WRITTEN TASK: Apart from the pictures, write out all the records exactly.

##############################

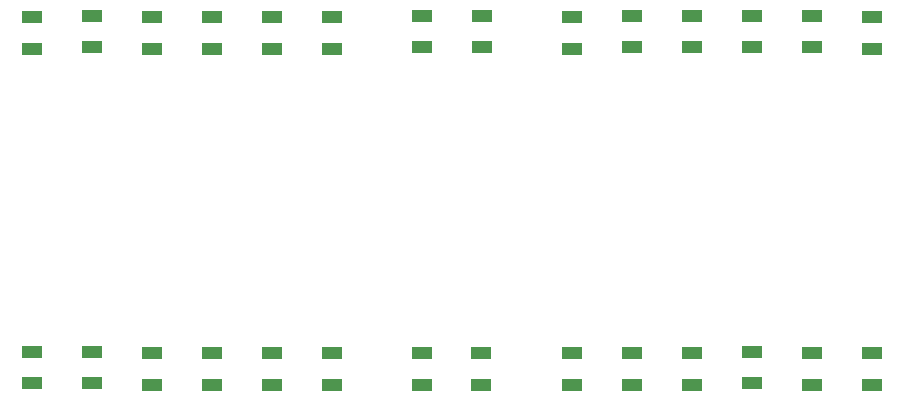
<source format=gtp>
%FSTAX23Y23*%
%MOIN*%
%SFA1B1*%

%IPPOS*%
%ADD13R,0.070080X0.044880*%
%LNtherms-1*%
%LPD*%
G54D13*
X01165Y00735D03*
Y0063D03*
X01965Y00735D03*
Y0063D03*
X02165Y00735D03*
Y0063D03*
X02365Y00735D03*
Y0063D03*
X02565Y00739D03*
Y00635D03*
X02765Y00735D03*
Y0063D03*
X02965Y00735D03*
Y0063D03*
X01465Y00735D03*
Y0063D03*
X01663Y00735D03*
Y0063D03*
X00165Y00739D03*
Y00635D03*
X00365Y00739D03*
Y00635D03*
X00565Y00735D03*
Y0063D03*
X00765Y00735D03*
Y0063D03*
X00965Y00735D03*
Y0063D03*
X02965Y01855D03*
Y0175D03*
X02765Y01859D03*
Y01755D03*
X02565Y01859D03*
Y01755D03*
X02365Y01859D03*
Y01755D03*
X02165Y01859D03*
Y01755D03*
X01965Y01855D03*
Y0175D03*
X01465Y01859D03*
Y01755D03*
X01665Y01859D03*
Y01755D03*
X01165Y01855D03*
Y0175D03*
X00965Y01855D03*
Y0175D03*
X00765Y01855D03*
Y0175D03*
X00565Y01855D03*
Y0175D03*
X00365Y01859D03*
Y01755D03*
X00165Y01855D03*
Y0175D03*
M02*
</source>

##############################

RESPONSE BELOW:
<source format=gtp>
%FSTAX23Y23*%
%MOIN*%
%SFA1B1*%

%IPPOS*%
%ADD13R,0.070080X0.044880*%
%LNtherms-1*%
%LPD*%
G54D13*
X01165Y00735D03*
Y0063D03*
X01965Y00735D03*
Y0063D03*
X02165Y00735D03*
Y0063D03*
X02365Y00735D03*
Y0063D03*
X02565Y00739D03*
Y00635D03*
X02765Y00735D03*
Y0063D03*
X02965Y00735D03*
Y0063D03*
X01465Y00735D03*
Y0063D03*
X01663Y00735D03*
Y0063D03*
X00165Y00739D03*
Y00635D03*
X00365Y00739D03*
Y00635D03*
X00565Y00735D03*
Y0063D03*
X00765Y00735D03*
Y0063D03*
X00965Y00735D03*
Y0063D03*
X02965Y01855D03*
Y0175D03*
X02765Y01859D03*
Y01755D03*
X02565Y01859D03*
Y01755D03*
X02365Y01859D03*
Y01755D03*
X02165Y01859D03*
Y01755D03*
X01965Y01855D03*
Y0175D03*
X01465Y01859D03*
Y01755D03*
X01665Y01859D03*
Y01755D03*
X01165Y01855D03*
Y0175D03*
X00965Y01855D03*
Y0175D03*
X00765Y01855D03*
Y0175D03*
X00565Y01855D03*
Y0175D03*
X00365Y01859D03*
Y01755D03*
X00165Y01855D03*
Y0175D03*
M02*
</source>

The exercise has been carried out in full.